- **PROVIDED MATERIAL**:

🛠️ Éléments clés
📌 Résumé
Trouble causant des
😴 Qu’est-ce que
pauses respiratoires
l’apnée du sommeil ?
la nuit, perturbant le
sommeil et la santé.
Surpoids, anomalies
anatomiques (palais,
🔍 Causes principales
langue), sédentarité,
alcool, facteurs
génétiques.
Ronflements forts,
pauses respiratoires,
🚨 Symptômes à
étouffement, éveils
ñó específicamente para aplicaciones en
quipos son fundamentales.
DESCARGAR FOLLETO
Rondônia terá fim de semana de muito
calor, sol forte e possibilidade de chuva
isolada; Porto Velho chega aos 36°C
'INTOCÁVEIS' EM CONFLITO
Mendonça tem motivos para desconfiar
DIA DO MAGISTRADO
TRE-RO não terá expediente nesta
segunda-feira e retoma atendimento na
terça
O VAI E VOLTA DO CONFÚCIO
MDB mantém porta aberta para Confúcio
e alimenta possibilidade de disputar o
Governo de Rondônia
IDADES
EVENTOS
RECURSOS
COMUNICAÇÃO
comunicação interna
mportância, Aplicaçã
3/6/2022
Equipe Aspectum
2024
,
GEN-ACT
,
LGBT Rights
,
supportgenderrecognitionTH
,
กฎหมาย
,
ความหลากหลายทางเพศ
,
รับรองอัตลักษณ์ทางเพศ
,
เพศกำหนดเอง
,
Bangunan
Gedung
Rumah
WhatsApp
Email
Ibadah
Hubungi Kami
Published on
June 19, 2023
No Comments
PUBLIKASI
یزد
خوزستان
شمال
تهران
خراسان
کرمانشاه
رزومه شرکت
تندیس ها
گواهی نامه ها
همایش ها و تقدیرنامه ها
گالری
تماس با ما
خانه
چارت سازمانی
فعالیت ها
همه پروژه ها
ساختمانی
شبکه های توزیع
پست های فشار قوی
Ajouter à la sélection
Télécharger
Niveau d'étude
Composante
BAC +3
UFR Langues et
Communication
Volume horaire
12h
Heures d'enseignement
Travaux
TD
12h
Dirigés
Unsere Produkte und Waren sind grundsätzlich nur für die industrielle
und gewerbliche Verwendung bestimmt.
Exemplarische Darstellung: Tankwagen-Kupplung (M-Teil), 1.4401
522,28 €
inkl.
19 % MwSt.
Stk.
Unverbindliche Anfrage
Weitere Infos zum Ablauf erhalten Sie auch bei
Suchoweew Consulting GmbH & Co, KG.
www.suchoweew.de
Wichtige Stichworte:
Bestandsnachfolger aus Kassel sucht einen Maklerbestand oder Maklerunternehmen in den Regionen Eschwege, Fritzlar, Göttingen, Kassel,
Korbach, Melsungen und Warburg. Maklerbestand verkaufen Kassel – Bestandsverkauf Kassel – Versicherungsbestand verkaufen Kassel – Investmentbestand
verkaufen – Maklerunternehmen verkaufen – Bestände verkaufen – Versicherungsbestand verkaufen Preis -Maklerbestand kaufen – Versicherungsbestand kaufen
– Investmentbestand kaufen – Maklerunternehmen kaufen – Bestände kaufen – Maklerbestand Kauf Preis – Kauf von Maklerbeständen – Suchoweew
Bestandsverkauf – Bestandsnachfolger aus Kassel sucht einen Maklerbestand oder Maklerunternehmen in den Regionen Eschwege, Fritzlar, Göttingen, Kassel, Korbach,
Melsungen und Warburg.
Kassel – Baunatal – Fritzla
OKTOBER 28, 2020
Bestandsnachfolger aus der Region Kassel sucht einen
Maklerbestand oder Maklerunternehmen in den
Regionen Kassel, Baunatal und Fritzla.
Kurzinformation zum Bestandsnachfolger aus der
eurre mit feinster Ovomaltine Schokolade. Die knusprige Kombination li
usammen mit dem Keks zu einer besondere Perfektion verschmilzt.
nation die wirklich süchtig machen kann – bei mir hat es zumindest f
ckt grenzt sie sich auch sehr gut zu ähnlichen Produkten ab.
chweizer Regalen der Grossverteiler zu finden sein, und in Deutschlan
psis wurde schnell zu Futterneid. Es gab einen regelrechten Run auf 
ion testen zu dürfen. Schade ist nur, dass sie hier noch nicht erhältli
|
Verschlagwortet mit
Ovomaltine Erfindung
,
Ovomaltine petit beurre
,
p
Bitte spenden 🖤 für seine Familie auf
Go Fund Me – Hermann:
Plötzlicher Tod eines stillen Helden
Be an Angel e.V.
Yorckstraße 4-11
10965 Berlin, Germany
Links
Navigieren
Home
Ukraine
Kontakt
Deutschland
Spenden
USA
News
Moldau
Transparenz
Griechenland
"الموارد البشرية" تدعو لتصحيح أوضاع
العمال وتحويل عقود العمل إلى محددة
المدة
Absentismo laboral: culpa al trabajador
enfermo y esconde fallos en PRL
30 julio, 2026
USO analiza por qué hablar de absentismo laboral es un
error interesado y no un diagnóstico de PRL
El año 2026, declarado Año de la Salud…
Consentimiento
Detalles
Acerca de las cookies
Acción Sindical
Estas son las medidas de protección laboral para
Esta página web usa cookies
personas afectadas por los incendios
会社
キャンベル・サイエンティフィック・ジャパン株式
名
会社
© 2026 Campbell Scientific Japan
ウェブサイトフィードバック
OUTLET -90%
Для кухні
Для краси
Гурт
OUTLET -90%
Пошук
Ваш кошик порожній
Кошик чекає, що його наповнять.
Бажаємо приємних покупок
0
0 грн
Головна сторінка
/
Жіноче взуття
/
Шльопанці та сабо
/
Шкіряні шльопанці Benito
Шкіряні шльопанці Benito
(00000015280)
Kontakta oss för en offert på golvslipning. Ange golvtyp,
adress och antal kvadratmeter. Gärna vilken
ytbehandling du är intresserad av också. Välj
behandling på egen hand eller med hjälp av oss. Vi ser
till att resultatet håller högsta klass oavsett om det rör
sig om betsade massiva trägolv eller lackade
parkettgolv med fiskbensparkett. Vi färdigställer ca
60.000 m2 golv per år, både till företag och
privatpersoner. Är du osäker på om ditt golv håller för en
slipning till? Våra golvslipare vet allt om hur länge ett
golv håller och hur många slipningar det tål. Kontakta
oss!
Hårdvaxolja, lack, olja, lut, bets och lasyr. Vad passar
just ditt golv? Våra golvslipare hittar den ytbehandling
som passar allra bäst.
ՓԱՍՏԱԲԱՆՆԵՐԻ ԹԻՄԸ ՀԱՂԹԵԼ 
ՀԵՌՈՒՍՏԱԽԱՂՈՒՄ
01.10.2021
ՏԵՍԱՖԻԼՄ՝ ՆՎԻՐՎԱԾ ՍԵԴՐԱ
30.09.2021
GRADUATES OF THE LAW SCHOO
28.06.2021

- **REQUEST**: Write out all of the lines above, keeping every character as it appears.

- **WRITTEN ANSWER**:
🛠️ Éléments clés
📌 Résumé
Trouble causant des
😴 Qu’est-ce que
pauses respiratoires
l’apnée du sommeil ?
la nuit, perturbant le
sommeil et la santé.
Surpoids, anomalies
anatomiques (palais,
🔍 Causes principales
langue), sédentarité,
alcool, facteurs
génétiques.
Ronflements forts,
pauses respiratoires,
🚨 Symptômes à
étouffement, éveils
ñó específicamente para aplicaciones en
quipos son fundamentales.
DESCARGAR FOLLETO
Rondônia terá fim de semana de muito
calor, sol forte e possibilidade de chuva
isolada; Porto Velho chega aos 36°C
'INTOCÁVEIS' EM CONFLITO
Mendonça tem motivos para desconfiar
DIA DO MAGISTRADO
TRE-RO não terá expediente nesta
segunda-feira e retoma atendimento na
terça
O VAI E VOLTA DO CONFÚCIO
MDB mantém porta aberta para Confúcio
e alimenta possibilidade de disputar o
Governo de Rondônia
IDADES
EVENTOS
RECURSOS
COMUNICAÇÃO
comunicação interna
mportância, Aplicaçã
3/6/2022
Equipe Aspectum
2024
,
GEN-ACT
,
LGBT Rights
,
supportgenderrecognitionTH
,
กฎหมาย
,
ความหลากหลายทางเพศ
,
รับรองอัตลักษณ์ทางเพศ
,
เพศกำหนดเอง
,
Bangunan
Gedung
Rumah
WhatsApp
Email
Ibadah
Hubungi Kami
Published on
June 19, 2023
No Comments
PUBLIKASI
یزد
خوزستان
شمال
تهران
خراسان
کرمانشاه
رزومه شرکت
تندیس ها
گواهی نامه ها
همایش ها و تقدیرنامه ها
گالری
تماس با ما
خانه
چارت سازمانی
فعالیت ها
همه پروژه ها
ساختمانی
شبکه های توزیع
پست های فشار قوی
Ajouter à la sélection
Télécharger
Niveau d'étude
Composante
BAC +3
UFR Langues et
Communication
Volume horaire
12h
Heures d'enseignement
Travaux
TD
12h
Dirigés
Unsere Produkte und Waren sind grundsätzlich nur für die industrielle
und gewerbliche Verwendung bestimmt.
Exemplarische Darstellung: Tankwagen-Kupplung (M-Teil), 1.4401
522,28 €
inkl.
19 % MwSt.
Stk.
Unverbindliche Anfrage
Weitere Infos zum Ablauf erhalten Sie auch bei
Suchoweew Consulting GmbH & Co, KG.
www.suchoweew.de
Wichtige Stichworte:
Bestandsnachfolger aus Kassel sucht einen Maklerbestand oder Maklerunternehmen in den Regionen Eschwege, Fritzlar, Göttingen, Kassel,
Korbach, Melsungen und Warburg. Maklerbestand verkaufen Kassel – Bestandsverkauf Kassel – Versicherungsbestand verkaufen Kassel – Investmentbestand
verkaufen – Maklerunternehmen verkaufen – Bestände verkaufen – Versicherungsbestand verkaufen Preis -Maklerbestand kaufen – Versicherungsbestand kaufen
– Investmentbestand kaufen – Maklerunternehmen kaufen – Bestände kaufen – Maklerbestand Kauf Preis – Kauf von Maklerbeständen – Suchoweew
Bestandsverkauf – Bestandsnachfolger aus Kassel sucht einen Maklerbestand oder Maklerunternehmen in den Regionen Eschwege, Fritzlar, Göttingen, Kassel, Korbach,
Melsungen und Warburg.
Kassel – Baunatal – Fritzla
OKTOBER 28, 2020
Bestandsnachfolger aus der Region Kassel sucht einen
Maklerbestand oder Maklerunternehmen in den
Regionen Kassel, Baunatal und Fritzla.
Kurzinformation zum Bestandsnachfolger aus der
eurre mit feinster Ovomaltine Schokolade. Die knusprige Kombination li
usammen mit dem Keks zu einer besondere Perfektion verschmilzt.
nation die wirklich süchtig machen kann – bei mir hat es zumindest f
ckt grenzt sie sich auch sehr gut zu ähnlichen Produkten ab.
chweizer Regalen der Grossverteiler zu finden sein, und in Deutschlan
psis wurde schnell zu Futterneid. Es gab einen regelrechten Run auf 
ion testen zu dürfen. Schade ist nur, dass sie hier noch nicht erhältli
|
Verschlagwortet mit
Ovomaltine Erfindung
,
Ovomaltine petit beurre
,
p
Bitte spenden 🖤 für seine Familie auf
Go Fund Me – Hermann:
Plötzlicher Tod eines stillen Helden
Be an Angel e.V.
Yorckstraße 4-11
10965 Berlin, Germany
Links
Navigieren
Home
Ukraine
Kontakt
Deutschland
Spenden
USA
News
Moldau
Transparenz
Griechenland
"الموارد البشرية" تدعو لتصحيح أوضاع
العمال وتحويل عقود العمل إلى محددة
المدة
Absentismo laboral: culpa al trabajador
enfermo y esconde fallos en PRL
30 julio, 2026
USO analiza por qué hablar de absentismo laboral es un
error interesado y no un diagnóstico de PRL
El año 2026, declarado Año de la Salud…
Consentimiento
Detalles
Acerca de las cookies
Acción Sindical
Estas son las medidas de protección laboral para
Esta página web usa cookies
personas afectadas por los incendios
会社
キャンベル・サイエンティフィック・ジャパン株式
名
会社
© 2026 Campbell Scientific Japan
ウェブサイトフィードバック
OUTLET -90%
Для кухні
Для краси
Гурт
OUTLET -90%
Пошук
Ваш кошик порожній
Кошик чекає, що його наповнять.
Бажаємо приємних покупок
0
0 грн
Головна сторінка
/
Жіноче взуття
/
Шльопанці та сабо
/
Шкіряні шльопанці Benito
Шкіряні шльопанці Benito
(00000015280)
Kontakta oss för en offert på golvslipning. Ange golvtyp,
adress och antal kvadratmeter. Gärna vilken
ytbehandling du är intresserad av också. Välj
behandling på egen hand eller med hjälp av oss. Vi ser
till att resultatet håller högsta klass oavsett om det rör
sig om betsade massiva trägolv eller lackade
parkettgolv med fiskbensparkett. Vi färdigställer ca
60.000 m2 golv per år, både till företag och
privatpersoner. Är du osäker på om ditt golv håller för en
slipning till? Våra golvslipare vet allt om hur länge ett
golv håller och hur många slipningar det tål. Kontakta
oss!
Hårdvaxolja, lack, olja, lut, bets och lasyr. Vad passar
just ditt golv? Våra golvslipare hittar den ytbehandling
som passar allra bäst.
ՓԱՍՏԱԲԱՆՆԵՐԻ ԹԻՄԸ ՀԱՂԹԵԼ 
ՀԵՌՈՒՍՏԱԽԱՂՈՒՄ
01.10.2021
ՏԵՍԱՖԻԼՄ՝ ՆՎԻՐՎԱԾ ՍԵԴՐԱ
30.09.2021
GRADUATES OF THE LAW SCHOO
28.06.2021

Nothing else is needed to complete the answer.